▸ Instructions to follow
Starting at the line that contains "right shoulder: (85, 112)", return every line down to the end of the records below, exactly as written.

▸ Records from a collection
== == ==
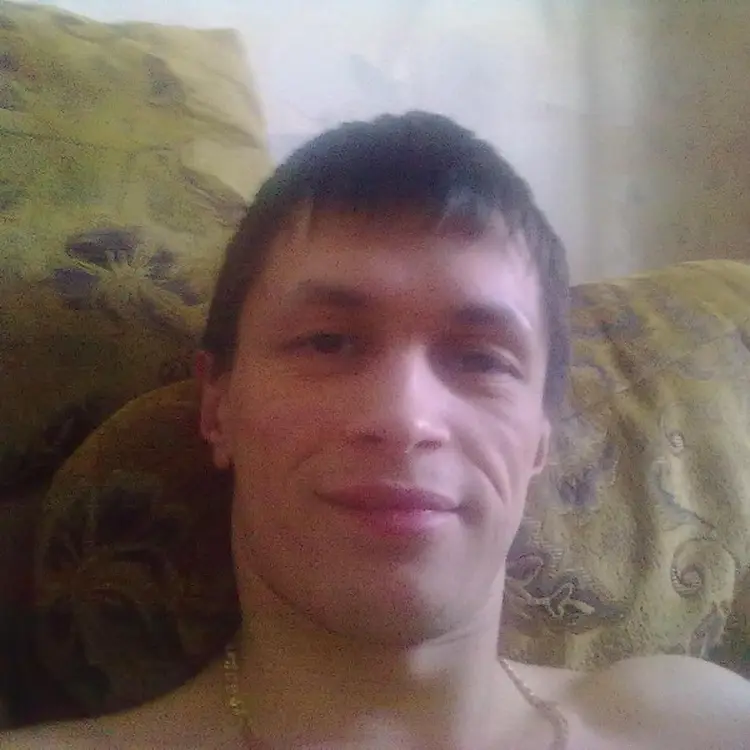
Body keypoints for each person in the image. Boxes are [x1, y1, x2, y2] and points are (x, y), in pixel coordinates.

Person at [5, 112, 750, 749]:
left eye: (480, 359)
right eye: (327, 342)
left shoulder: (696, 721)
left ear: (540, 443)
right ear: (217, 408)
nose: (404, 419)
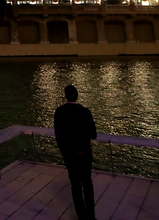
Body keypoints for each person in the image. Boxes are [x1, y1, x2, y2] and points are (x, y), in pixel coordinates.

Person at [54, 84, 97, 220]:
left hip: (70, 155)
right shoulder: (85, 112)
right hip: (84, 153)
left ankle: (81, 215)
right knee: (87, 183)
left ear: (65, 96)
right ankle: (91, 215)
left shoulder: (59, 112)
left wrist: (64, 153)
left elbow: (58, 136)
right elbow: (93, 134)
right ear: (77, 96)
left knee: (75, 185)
== == ==
▸ Task result
right shoulder: (85, 112)
right hip: (84, 153)
left ankle: (81, 215)
right knee: (87, 183)
left ear: (65, 96)
right ankle: (91, 215)
left shoulder: (59, 112)
left wrist: (64, 153)
left elbow: (58, 136)
right elbow: (93, 134)
right ear: (77, 96)
left knee: (75, 185)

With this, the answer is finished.